13 agosto 2017 : Domingo
Verano 17 : San Ponciano
Santana, las cuatro y media, en el salón. San Ponciano en el santoral. “¡Pero, mira que llamarse Timotea!” es el título de un Cuento que escribí –figura en mi libro “Peces Nuevos”-. Podía decir lo mismo de este Santo: “Mira que llamarse Ponciano habiendo tantos nombres para llamarse, como Aniceto, Cayetano o Bartolomé”.
-Cuando creciera Ponciano, se habría acostumbrado a oírlo y no lo cambiaría por otro, Sebastián. Es cuestión de oído. ¿No tienes tú un Amós rociado en la familia -padre, hermano, hijo, sobrinos- y lo encuentras dulce, elegante, valiente, rumboso y muchos adjetivos más, cuando otros ni lo conocen o desprecian?
-Un tal Bartolomé fue al Servicio Militar cuando existía este servicio, y el Sargento le preguntó cómo se llamaba. “Bartolo”, dijo el interpelado; porque en algunos pueblos llaman Bartolos a los Bartolomés y les acortan el nombre. A este fenómeno en Gramática se llama “Apócope”, como San de Santo, Gran de Grande o Primer de Primero.

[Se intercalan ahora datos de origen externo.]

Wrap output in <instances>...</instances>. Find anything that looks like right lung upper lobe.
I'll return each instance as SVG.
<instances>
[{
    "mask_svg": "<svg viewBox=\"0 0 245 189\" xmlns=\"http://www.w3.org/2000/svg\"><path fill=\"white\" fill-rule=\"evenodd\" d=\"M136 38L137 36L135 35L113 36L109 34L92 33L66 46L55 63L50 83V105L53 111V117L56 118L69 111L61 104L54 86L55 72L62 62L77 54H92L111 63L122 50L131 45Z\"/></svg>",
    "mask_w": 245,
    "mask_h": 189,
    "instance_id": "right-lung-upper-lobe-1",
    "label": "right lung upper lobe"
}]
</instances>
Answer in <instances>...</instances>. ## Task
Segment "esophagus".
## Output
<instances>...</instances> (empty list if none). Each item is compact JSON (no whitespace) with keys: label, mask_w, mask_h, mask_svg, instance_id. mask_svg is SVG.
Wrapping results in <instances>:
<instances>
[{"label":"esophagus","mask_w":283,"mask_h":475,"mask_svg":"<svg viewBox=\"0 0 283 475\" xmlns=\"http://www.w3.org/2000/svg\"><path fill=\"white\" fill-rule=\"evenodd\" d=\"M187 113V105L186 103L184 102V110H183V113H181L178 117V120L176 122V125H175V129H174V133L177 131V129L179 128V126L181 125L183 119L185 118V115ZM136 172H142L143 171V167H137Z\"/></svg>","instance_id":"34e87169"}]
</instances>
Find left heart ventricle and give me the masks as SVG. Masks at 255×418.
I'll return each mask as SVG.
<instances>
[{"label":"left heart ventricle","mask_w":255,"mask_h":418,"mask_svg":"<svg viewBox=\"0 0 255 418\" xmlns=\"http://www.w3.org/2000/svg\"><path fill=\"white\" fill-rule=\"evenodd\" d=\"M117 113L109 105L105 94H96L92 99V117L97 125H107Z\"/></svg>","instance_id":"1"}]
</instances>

-¡Tú no sabes ni cómo te llamas, chaval! –gritó el oficial.
-Sí, mi Sargento, me llamo Bartolo; ¿lo sabré yo que lo vengo oyendo desde que nací?
-¡Que no, hombre, que no!: tu nombre es Bartolomé. Y le soltó un mamporro que lo tiró al suelo. “¡Mira que no saber cómo se llama!”, apostilló entre dientes el oficial.
Aunque pueda parecer extraño, estas cosas eran normales en la mili. “Mili” es otro nombre apocopado de milicia o militar.
El que seguía en la fila para dar su nombre, pensó rápido: “Por no decir “mé” se ha ganado un sopapo; a mí no me pasará lo mismo”.
-¿Cómo te llamas, recluta? -le dijo el Sargento con mirada dura y descompuesta.
Y el soldado, sonriente, contestó: “Josemé”.
-Conque con bromas a mí; otro que no sabe cómo se llama. ¡Tú te llamas José! ¿Entendido? Y le atizó tal guantazo que lo sacó de la fila a dos metros. “Con bromas a mí y encima se ríe”, masculló el Sargento. –Mascullar es hablar entre dientes o pronunciar mal una palabra-. Pero el soldado que seguía lo oyó también y se preparó a contestar bien cuando fuera su turno, aunque no pudo evitar orinarse en los pantalones.
-¿Cómo te llamas tú? –oyó que le dijo con cara de pocos amigos.
-¿Quién, yo? ¿Me dice a mí?
El Sargento dobló su jeta de mala uva y siguió:
-No seas gracioso y responde pronto: ¿Cuál es tu nombre?
El pobre recluta, que ya no sabía ni dónde estaba, acertó a sacar una risa forzada y dijo:
-Como usted quiera, ¿qué más me da? Salustiano, Salustianomé o Salusti, como más le guste.
A este del tortazo lo tuvieron que llevar a la enfermería.
Y ya que va de broma la cosa, te cuento una adivinanza: No es de carne ni de hueso, pero tiene un buen pescuezo”. Solución: Lee al revés: alletob al.